According to the filing, 564,000 of Mr. Williams's Twitter shares are in something called the Green Monster Trust, dated November 2012. (That might mean he is a Boston Red Sox fan.)
Options for another 273,000 Twitter shares are in the Lorin Costolo 2012 Gift Trust; Ms. Costolo is the wife of the Twitter CEO.
The experts say these trusts probably were set up to take advantage of 2012's estate- and gift-tax regime, because it was feared that the 2013 regime would be far less generous. Last year the gift-tax exemption was $5.12 million, and the value of Mr. Williams's shares at the time he funded the Green Monster Trust was about $10 million, or the value of his and his wife's combined exemptions.

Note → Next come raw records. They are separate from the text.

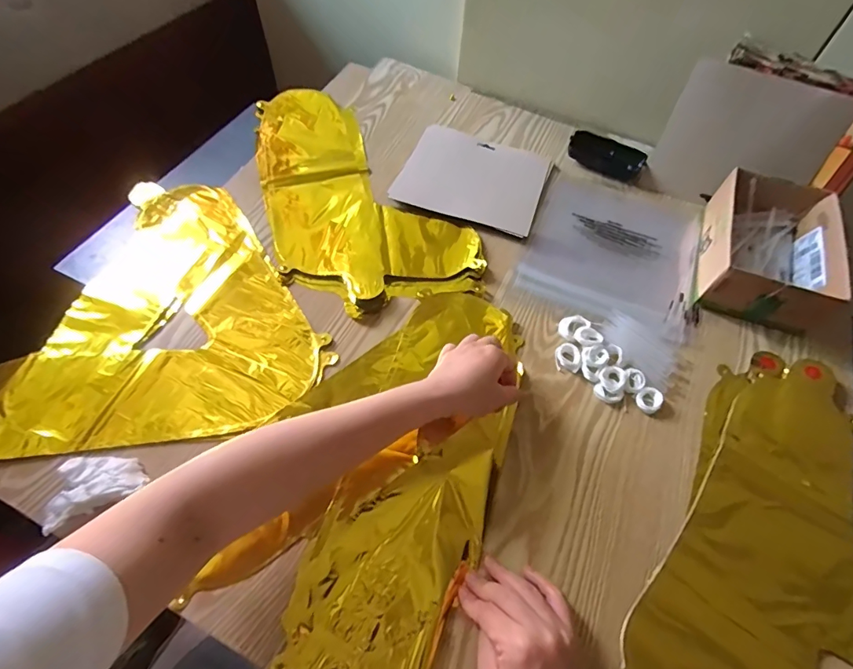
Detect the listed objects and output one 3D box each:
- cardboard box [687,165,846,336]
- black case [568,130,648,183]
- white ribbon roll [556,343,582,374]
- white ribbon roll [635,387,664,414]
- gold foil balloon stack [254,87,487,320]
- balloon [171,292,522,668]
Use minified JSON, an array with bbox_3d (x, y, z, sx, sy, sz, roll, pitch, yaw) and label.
[{"bbox_3d":[0.425,-0.110,0.568,0.142,0.067,0.210,21,60,10],"label":"cardboard box"},{"bbox_3d":[0.264,-0.264,0.670,0.106,0.029,0.040,28,61,14],"label":"black case"},{"bbox_3d":[0.154,0.025,0.497,0.025,0.008,0.033,7,58,2],"label":"white ribbon roll"},{"bbox_3d":[0.231,0.068,0.473,0.027,0.010,0.024,-34,66,-21],"label":"white ribbon roll"},{"bbox_3d":[-0.112,-0.206,0.625,0.226,0.013,0.431,-20,61,-14],"label":"gold foil balloon stack"},{"bbox_3d":[-0.034,0.113,0.439,0.203,0.018,0.397,18,59,11],"label":"balloon"}]

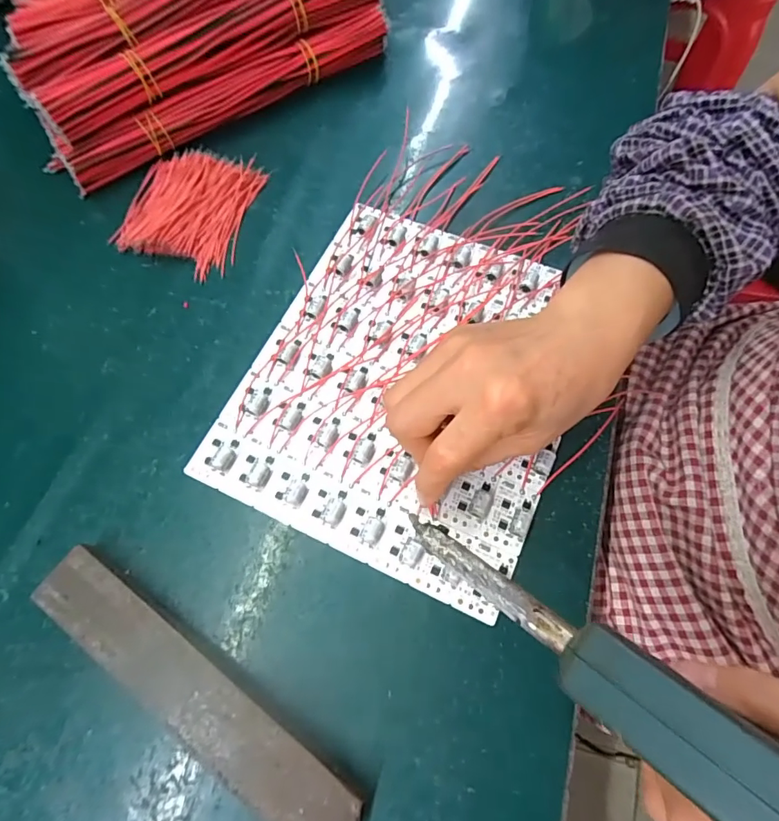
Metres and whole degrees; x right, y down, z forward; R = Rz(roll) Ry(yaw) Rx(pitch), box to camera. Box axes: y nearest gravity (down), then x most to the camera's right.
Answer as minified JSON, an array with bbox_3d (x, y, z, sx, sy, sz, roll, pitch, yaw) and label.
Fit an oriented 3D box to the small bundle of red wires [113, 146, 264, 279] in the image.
[{"bbox_3d":[-0.159,-0.158,0.367,0.096,0.014,0.106,10,68,6],"label":"small bundle of red wires"}]

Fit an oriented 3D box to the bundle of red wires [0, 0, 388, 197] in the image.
[{"bbox_3d":[-0.149,-0.309,0.385,0.293,0.089,0.107,-32,70,-11],"label":"bundle of red wires"}]

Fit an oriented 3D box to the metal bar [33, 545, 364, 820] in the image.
[{"bbox_3d":[-0.099,0.142,0.240,0.197,0.018,0.037,31,72,14],"label":"metal bar"}]

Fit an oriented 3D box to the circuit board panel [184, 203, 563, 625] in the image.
[{"bbox_3d":[0.014,-0.026,0.309,0.199,0.012,0.236,23,70,11],"label":"circuit board panel"}]

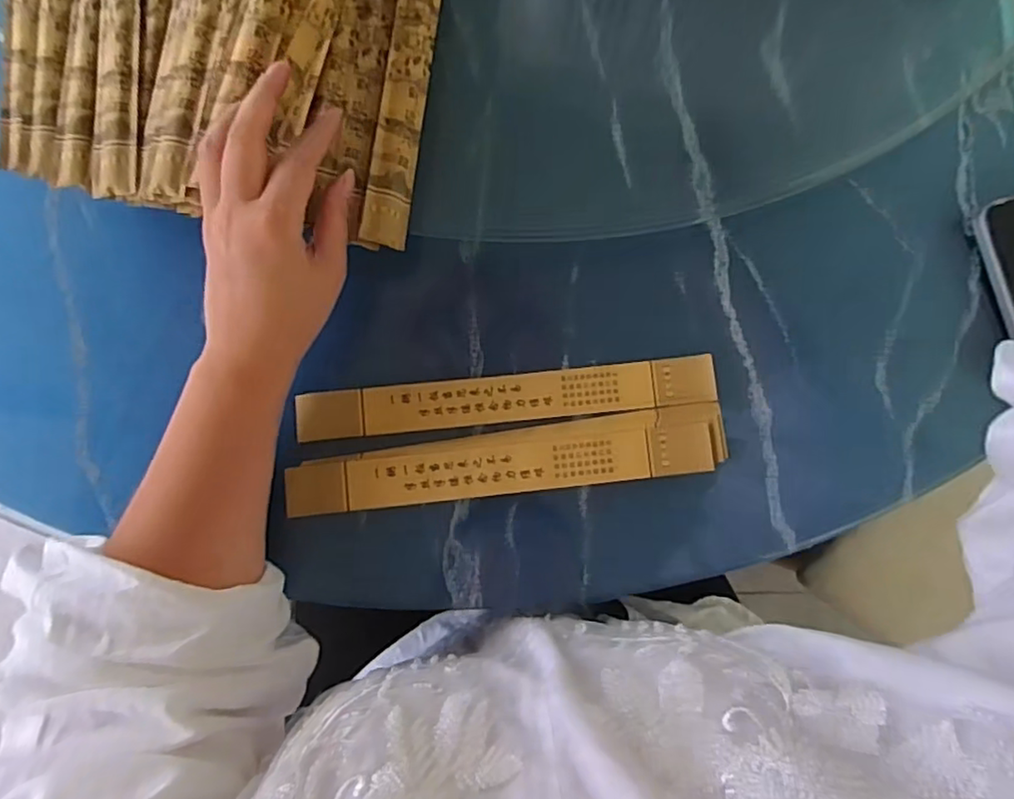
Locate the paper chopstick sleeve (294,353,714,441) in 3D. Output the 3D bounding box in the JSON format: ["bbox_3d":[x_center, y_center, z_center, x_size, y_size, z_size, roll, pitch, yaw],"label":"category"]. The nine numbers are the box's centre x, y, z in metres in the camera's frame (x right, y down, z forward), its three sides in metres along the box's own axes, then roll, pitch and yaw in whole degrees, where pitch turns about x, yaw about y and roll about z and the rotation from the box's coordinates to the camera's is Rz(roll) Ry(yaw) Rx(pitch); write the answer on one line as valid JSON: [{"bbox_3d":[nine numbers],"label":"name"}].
[{"bbox_3d":[0.000,-0.001,0.399,0.263,0.008,0.031,-6,83,-2],"label":"paper chopstick sleeve"}]

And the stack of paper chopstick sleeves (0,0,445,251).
[{"bbox_3d":[-0.181,-0.247,0.377,0.274,0.048,0.266,7,80,1],"label":"stack of paper chopstick sleeves"}]

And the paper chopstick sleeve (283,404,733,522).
[{"bbox_3d":[0.000,0.039,0.392,0.271,0.012,0.042,-6,84,-2],"label":"paper chopstick sleeve"}]

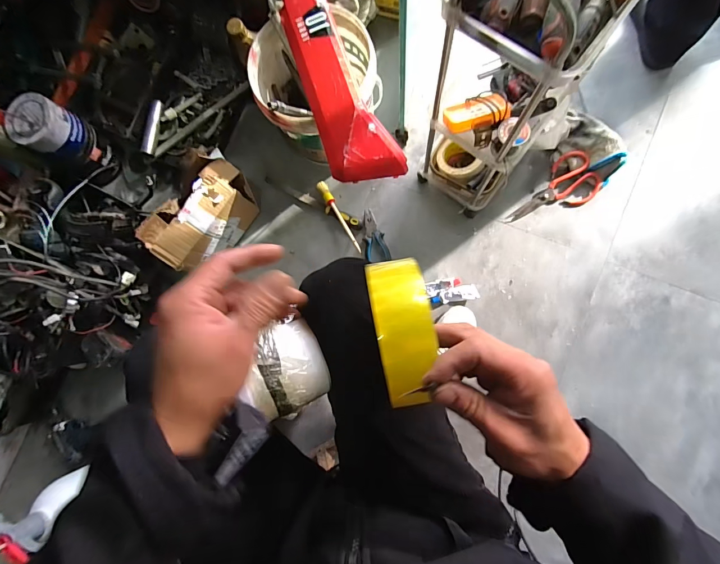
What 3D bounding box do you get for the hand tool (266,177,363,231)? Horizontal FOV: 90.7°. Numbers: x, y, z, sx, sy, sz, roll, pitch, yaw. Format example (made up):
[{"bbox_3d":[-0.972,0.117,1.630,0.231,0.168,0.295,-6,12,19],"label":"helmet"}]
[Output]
[{"bbox_3d":[-0.126,-0.216,0.939,0.300,0.030,0.030,31,89,9],"label":"hand tool"}]

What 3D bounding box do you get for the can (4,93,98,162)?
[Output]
[{"bbox_3d":[-0.753,-0.371,0.884,0.115,0.143,0.118,-1,85,7],"label":"can"}]

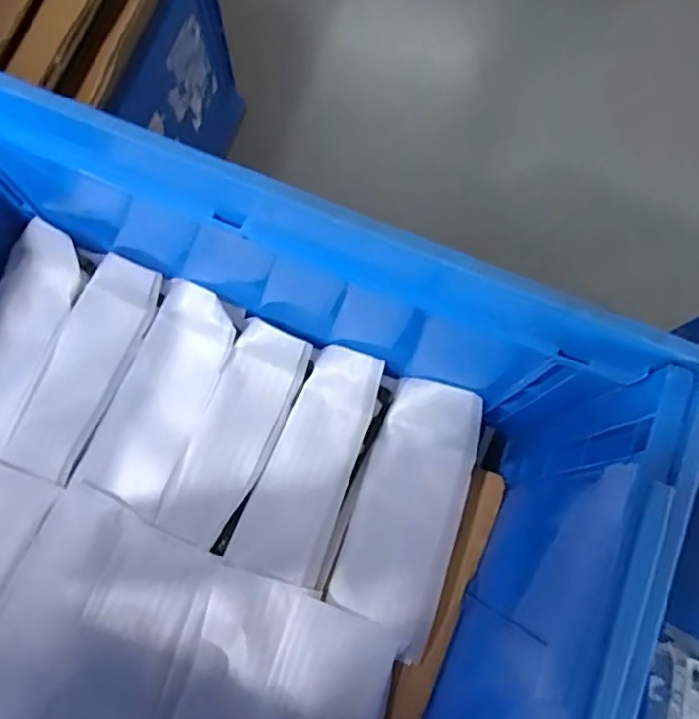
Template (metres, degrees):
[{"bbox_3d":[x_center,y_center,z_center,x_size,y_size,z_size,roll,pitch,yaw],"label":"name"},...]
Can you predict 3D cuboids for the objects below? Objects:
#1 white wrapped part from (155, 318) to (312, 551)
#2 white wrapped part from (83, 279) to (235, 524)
[{"bbox_3d":[-0.110,0.070,0.580,0.076,0.036,0.214,23,77,5],"label":"white wrapped part"},{"bbox_3d":[-0.183,0.034,0.586,0.080,0.032,0.216,21,76,5],"label":"white wrapped part"}]

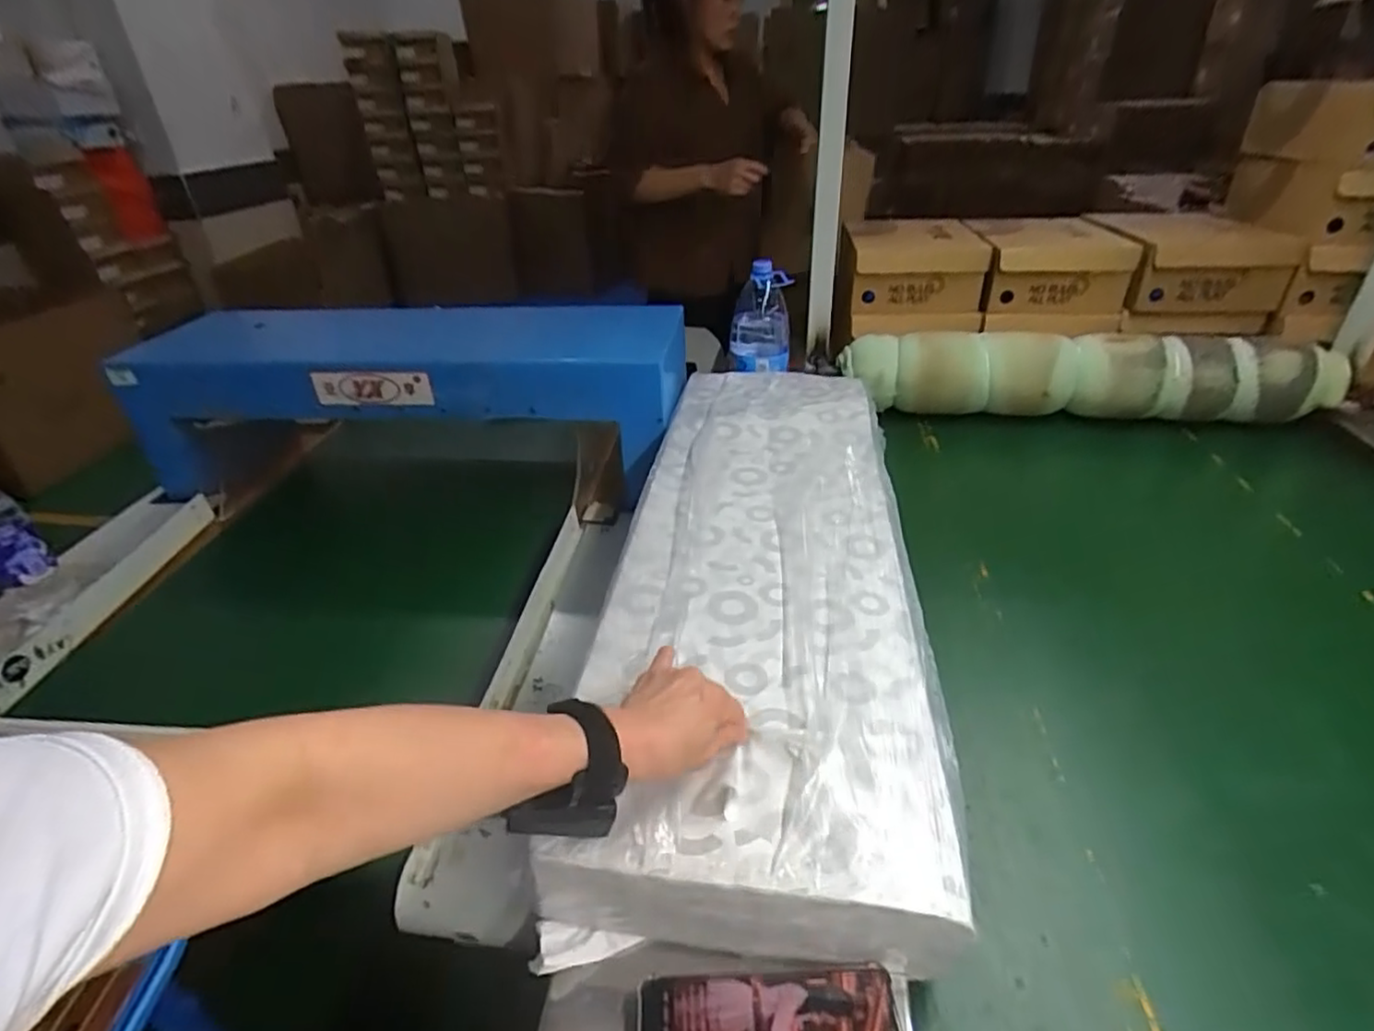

Ms. Costolo's trust was funded with about $5 million of stock that Mr. Costolo gave her, according to the filing. "His gift enabled her to use her exemption to move the appreciation on that stock out of their estate," Mr. Katzenstein says. A carefully drawn trust sited in a state such as Delaware or Nevada can be exempt from transfer taxes on all descendants as well, he adds.
It is hard to estimate the total estate-tax savings from these trusts, but a conservative estimate is more than $3 million, Mr. Katzenstein says.
Single-member limited liability companies.
Among the interesting disclosures in the Twitter filing is a footnote saying that Mr. Williams holds 44.3 million Twitter shares in a single-member limited liability company called Obvious LLC.
The LLC's existence enables valuable discounts on transfers of Twitter shares, experts say.
For example, says Mr. Ramsbacher, if Mr. Williams simply gave $1 million worth of Twitter shares to his children, the transfer could incur gift taxes of $400,000.
But if the shares are in his LLC and he gives them an interest in that, the gift might be worth only $650,000, with taxes of $260,000. That is because the LLC shares aren't easily traded and the recipient doesn't control the LLC.
In addition, Mr. Ramsbacher says, the Green Monster Trust could use a promissory note to buy discounted interests in the LLC. That would put even more Twitter stock into the trust at less than market value, further minimizing gift taxes. In some cases, the only cash payment required for years is the annual interest on the note, he adds.
However, all these tax-saving moves come at a price—besides hefty professional fees. Asset owners who minimize gift or estate taxes often lose out on capital-gains-tax forgiveness at death. (Experts call this the "step-up.") That's a bigger consideration now that the combined top federal and state tax rate on long-term gains is 37% or more in California, although people as young as Twitter's elite won't find the decision difficult.
Saving gift and estate taxes often means giving up some control or use of an asset, even if it will benefit heirs. That is why Mr. Ramsbacher advises using these techniques with a small percentage of total assets, "the ones people know they won't need."